By Harry McCracken | Thursday, April 1, 2010 at 10:58 am
One of the many interesting questions raised by the iPad is this: What’s Amazon gonna do? I hope that it’ll shortly unveil a clever new Kindle of some sort–clever new products are always more interesting than price reductions–but lowering the cost of the current model to $149 also sounds like it would be a rational response…
April 1st, 2010 at 1:42 pm
You’re right, Harry. Amazon will have to do something to sell Kindles at rates they have been, but they may be okay selling books and ebooks regardless. Many think the price will lower and the next Kindle version will have more abilities. That’s the word in the Kindle forums anyway.
http://ebooksuccess4free.wordpress.com
April 1st, 2010 at 7:58 pm
Killing the Kindle would be the best thing for the Kindle store. By the end of the first quarter of iPad sales, there will be more iPads in the world than Kindle devices. There are already more users of Kindle.app on iPhone and iPod touch than there are Kindle devices. The full-color, video-enabled eBook readers (Mac, PC, iPad, iPhone, iPod touch) number about 1.5 billion while the grayscale readers have not reached 5 million yet. The future of eBooks is not to be printed on virtual toilet tissue, but rather to be printed on virtual full-color glossy stock. Amazon needs to focus on selling books. They lose money on eBooks to sell Kindles and yet have sold hardly any Kindles.
The mission of Kindle was to get the eBook market started. Mission accomplished. Now we need to get the books all converted to digital. Not in proprietary Kindle format to be abused on an eInk screen, but the color masters of all the books need to be converted to a standard format for any reader with a color screen. Most of the bookstore is in color, it’s more than just romance novels and sci-fi (great as those are) and the 5 DVD Photoshop learning package you bought from Scott Kelby is just a video book.
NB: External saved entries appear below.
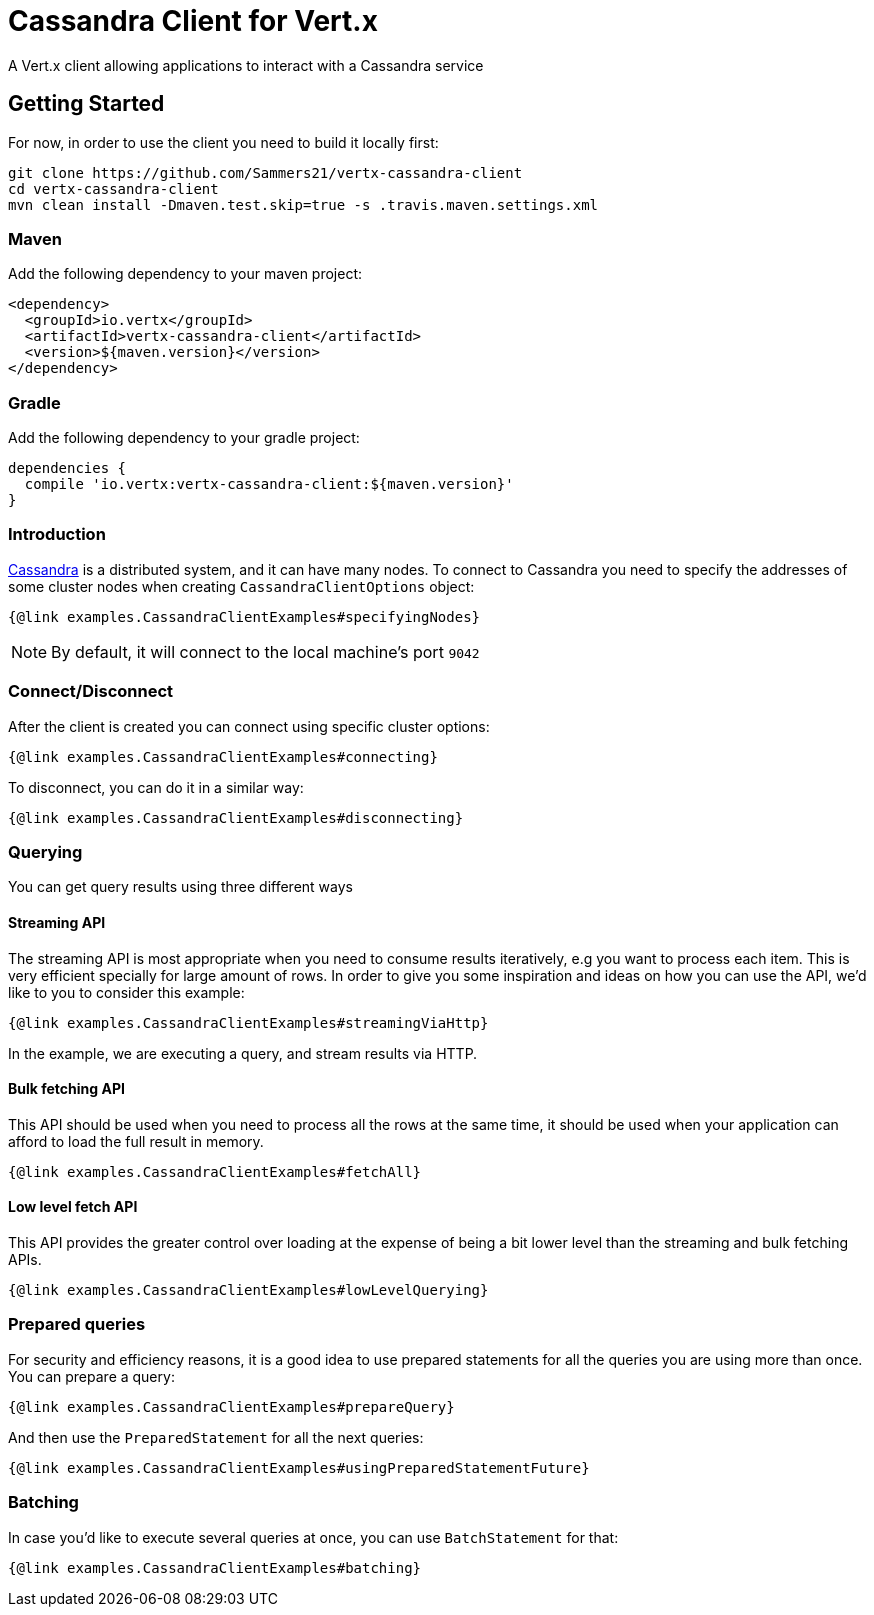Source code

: = Cassandra Client for Vert.x

A Vert.x client allowing applications to interact with a Cassandra service


== Getting Started

For now, in order to use the client you need to build it locally first:

----
git clone https://github.com/Sammers21/vertx-cassandra-client
cd vertx-cassandra-client
mvn clean install -Dmaven.test.skip=true -s .travis.maven.settings.xml
----

=== Maven

Add the following dependency to your maven project:

[source,xml,subs="+attributes"]
----
<dependency>
  <groupId>io.vertx</groupId>
  <artifactId>vertx-cassandra-client</artifactId>
  <version>${maven.version}</version>
</dependency>
----

=== Gradle

Add the following dependency to your gradle project:

[source,groovy,subs="+attributes"]
----
dependencies {
  compile 'io.vertx:vertx-cassandra-client:${maven.version}'
}
----

=== Introduction

http://cassandra.apache.org/[Cassandra] is a distributed system, and it can have many nodes.
To connect to Cassandra you need to specify the addresses of some cluster nodes when creating `CassandraClientOptions` object:

[source,$lang]
----
{@link examples.CassandraClientExamples#specifyingNodes}
----

NOTE: By default, it will connect to the local machine's port `9042`

=== Connect/Disconnect

After the client is created you can connect using specific cluster options:

[source,$lang]
----
{@link examples.CassandraClientExamples#connecting}
----

To disconnect, you can do it in a similar way:

[source,$lang]
----
{@link examples.CassandraClientExamples#disconnecting}
----

=== Querying

You can get query results using three different ways

==== Streaming API

The streaming API is most appropriate when you need to consume results iteratively,
e.g you want to process each item.
This is very efficient specially for large amount of rows.
In order to give you some inspiration and ideas on how you can use the API, we'd like to you to consider this example:

[source,$lang]
----
{@link examples.CassandraClientExamples#streamingViaHttp}
----

In the example, we are executing a query, and stream results via HTTP.

==== Bulk fetching API

This API should be used when you need to process all the rows at the same time,
it should be used when your application can afford to load the full result in memory.

[source,$lang]
----
{@link examples.CassandraClientExamples#fetchAll}
----

==== Low level fetch API

This API provides the greater control over loading at the expense of being a
bit lower level than the streaming and bulk fetching APIs.

[source,$lang]
----
{@link examples.CassandraClientExamples#lowLevelQuerying}
----

=== Prepared queries

For security and efficiency reasons, it is a good idea to use prepared statements for all the queries you are using more than once.
You can prepare a query:

[source,$lang]
----
{@link examples.CassandraClientExamples#prepareQuery}
----

And then use the `PreparedStatement` for all the next queries:

[source,$lang]
----
{@link examples.CassandraClientExamples#usingPreparedStatementFuture}
----

=== Batching

In case you'd like to execute several queries at once, you can use `BatchStatement` for that:

[source,$lang]
----
{@link examples.CassandraClientExamples#batching}
----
You want to be able to sit it next to your computer on iPad as you learn, same as you would use a Photoshop learning paper book.
When you look to the future of the Kindle device it is even more grim than today. The CEO of the company that makes the eInk screen said they’ll have a color screen for Kindle by the end of 2011, and that it won’t be quite as clear or sharp as the gray one, and it won’t support video. By end of 2011, Kindle won’t be able to run 50% or more of the eBooks that are available, and will have an installed base maybe 5% of iPad.
When you consider that Amazon also sells netbooks and iPods and Macs and PC’s and soon iPads, Amazon can kill the Kindle and still sell you a device and a bunch of books for it. Kindle is like a boat anchor in that setup.
April 1st, 2010 at 8:37 pm
Amazon did not have to lose the iPad eReader battle, but I think it’s inevitable now. They wasted their time on silly things and fumbled the opportunity. Now they’ll be late to the iPad with Kindle, and the buying experience won’t be near as good as the iBookstore.